DATA EXCERPTS:

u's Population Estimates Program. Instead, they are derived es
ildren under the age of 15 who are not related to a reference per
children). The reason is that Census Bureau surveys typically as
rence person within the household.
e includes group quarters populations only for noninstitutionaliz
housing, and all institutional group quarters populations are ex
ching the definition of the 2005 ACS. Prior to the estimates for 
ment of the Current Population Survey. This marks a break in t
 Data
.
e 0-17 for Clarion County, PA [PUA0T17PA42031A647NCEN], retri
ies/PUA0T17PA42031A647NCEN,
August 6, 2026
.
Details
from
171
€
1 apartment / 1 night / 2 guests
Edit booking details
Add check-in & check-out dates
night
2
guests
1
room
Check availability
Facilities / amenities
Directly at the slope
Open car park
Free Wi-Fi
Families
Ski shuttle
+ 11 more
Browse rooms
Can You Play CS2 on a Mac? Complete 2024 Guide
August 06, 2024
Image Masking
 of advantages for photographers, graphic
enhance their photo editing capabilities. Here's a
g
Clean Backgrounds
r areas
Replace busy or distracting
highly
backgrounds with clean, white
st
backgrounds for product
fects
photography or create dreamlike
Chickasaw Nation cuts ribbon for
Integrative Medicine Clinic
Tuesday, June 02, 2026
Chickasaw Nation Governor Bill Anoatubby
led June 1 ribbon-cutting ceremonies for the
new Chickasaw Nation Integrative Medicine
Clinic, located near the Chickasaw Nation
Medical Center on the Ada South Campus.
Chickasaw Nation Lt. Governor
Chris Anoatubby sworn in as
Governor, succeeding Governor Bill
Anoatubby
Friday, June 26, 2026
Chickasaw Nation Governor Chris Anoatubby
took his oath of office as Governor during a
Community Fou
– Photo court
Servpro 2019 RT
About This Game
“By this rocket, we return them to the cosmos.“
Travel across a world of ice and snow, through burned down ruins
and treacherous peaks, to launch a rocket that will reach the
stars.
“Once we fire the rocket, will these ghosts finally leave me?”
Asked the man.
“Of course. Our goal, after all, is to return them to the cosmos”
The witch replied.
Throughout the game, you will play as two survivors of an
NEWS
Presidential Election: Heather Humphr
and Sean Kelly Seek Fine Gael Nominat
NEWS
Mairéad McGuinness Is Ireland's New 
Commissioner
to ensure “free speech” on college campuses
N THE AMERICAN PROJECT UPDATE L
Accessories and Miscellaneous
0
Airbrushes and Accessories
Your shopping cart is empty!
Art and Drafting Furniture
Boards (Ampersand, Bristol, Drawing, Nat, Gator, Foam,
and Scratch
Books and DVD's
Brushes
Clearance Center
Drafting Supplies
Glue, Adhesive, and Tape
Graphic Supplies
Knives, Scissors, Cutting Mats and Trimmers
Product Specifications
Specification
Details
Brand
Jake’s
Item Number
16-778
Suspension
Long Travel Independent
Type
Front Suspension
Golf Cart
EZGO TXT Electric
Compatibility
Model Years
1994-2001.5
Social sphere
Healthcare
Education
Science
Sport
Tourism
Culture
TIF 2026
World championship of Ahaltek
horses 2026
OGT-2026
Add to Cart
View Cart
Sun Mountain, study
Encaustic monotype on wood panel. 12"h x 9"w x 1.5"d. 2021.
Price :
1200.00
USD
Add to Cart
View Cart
==
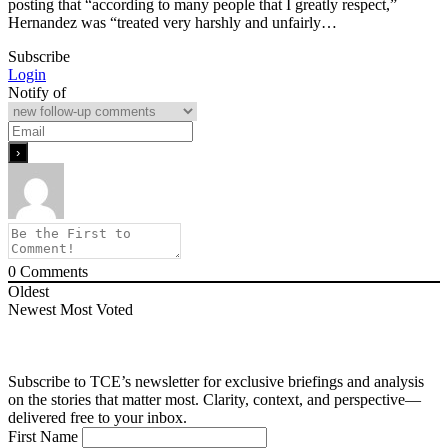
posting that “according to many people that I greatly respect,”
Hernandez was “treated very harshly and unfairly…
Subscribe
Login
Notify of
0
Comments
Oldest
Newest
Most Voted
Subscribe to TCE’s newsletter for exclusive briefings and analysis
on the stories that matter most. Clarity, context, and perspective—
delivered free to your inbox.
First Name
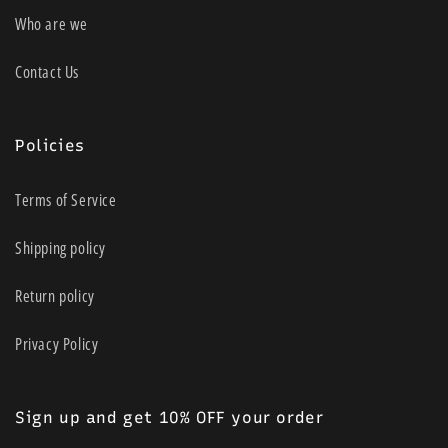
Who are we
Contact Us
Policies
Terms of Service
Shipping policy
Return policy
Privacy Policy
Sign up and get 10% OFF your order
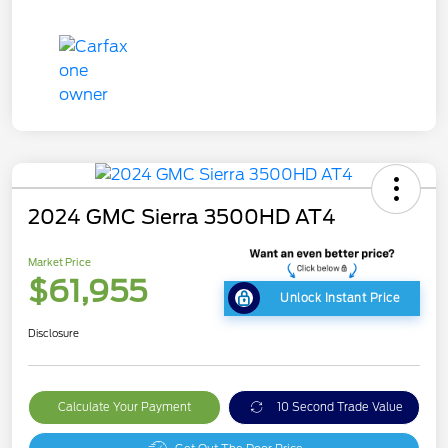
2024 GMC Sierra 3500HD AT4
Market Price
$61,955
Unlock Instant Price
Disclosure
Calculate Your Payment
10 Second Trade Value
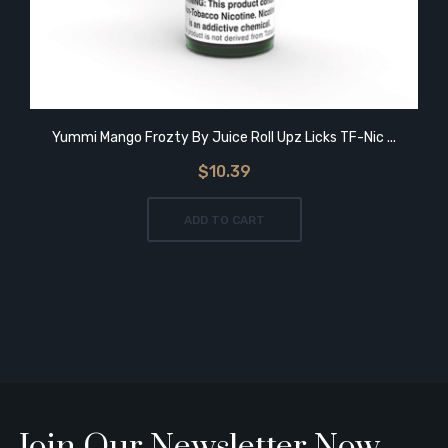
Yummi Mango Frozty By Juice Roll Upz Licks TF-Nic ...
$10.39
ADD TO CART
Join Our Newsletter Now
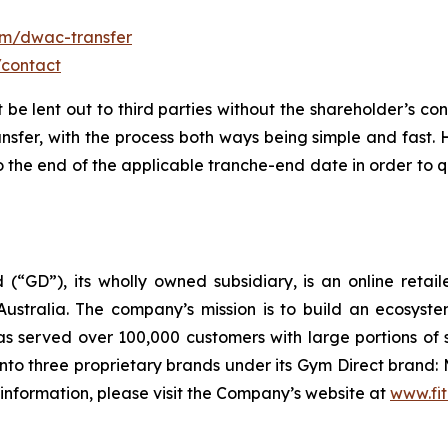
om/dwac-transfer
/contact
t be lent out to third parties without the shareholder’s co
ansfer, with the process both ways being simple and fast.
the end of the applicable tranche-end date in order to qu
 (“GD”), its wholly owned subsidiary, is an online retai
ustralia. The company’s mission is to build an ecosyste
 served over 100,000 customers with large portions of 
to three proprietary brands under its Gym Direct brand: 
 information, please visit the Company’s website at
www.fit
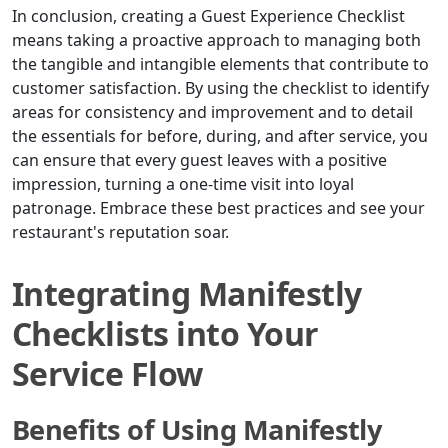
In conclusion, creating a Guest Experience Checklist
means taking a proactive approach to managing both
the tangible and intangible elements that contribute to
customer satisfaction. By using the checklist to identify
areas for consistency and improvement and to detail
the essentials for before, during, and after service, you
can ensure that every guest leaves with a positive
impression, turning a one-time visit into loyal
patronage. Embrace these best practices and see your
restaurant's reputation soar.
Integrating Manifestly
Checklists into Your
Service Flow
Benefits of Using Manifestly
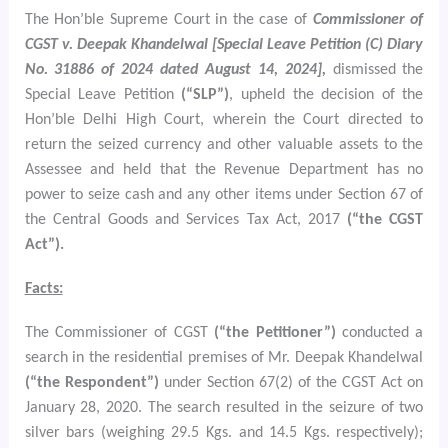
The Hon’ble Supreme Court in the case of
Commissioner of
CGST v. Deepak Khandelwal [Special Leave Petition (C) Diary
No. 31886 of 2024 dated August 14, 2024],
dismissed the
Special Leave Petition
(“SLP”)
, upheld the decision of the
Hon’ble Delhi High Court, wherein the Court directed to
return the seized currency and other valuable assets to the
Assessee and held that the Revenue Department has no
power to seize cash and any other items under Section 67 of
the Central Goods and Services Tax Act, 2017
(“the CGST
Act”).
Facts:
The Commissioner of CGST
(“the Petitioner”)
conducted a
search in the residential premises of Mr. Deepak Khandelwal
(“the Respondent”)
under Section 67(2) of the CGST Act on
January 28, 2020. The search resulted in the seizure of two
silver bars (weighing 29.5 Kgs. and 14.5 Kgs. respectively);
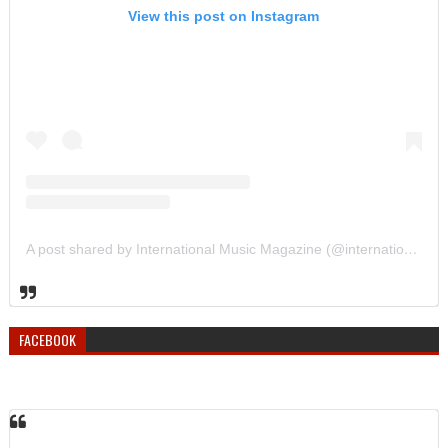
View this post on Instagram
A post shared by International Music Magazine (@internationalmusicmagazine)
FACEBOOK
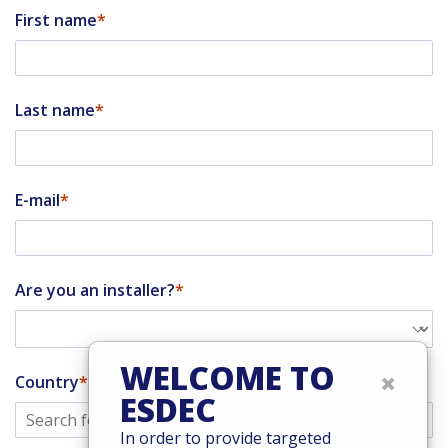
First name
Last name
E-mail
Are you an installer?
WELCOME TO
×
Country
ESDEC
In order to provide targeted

TO-DO ITEM:
From the material above, set down exactly the lines between the line holding "u's Population Estimates" and the line holding "rence person within the household.", inclusive. Include nothing else.

WRITTEN RESPONSE:
u's Population Estimates Program. Instead, they are derived es
ildren under the age of 15 who are not related to a reference per
children). The reason is that Census Bureau surveys typically as
rence person within the household.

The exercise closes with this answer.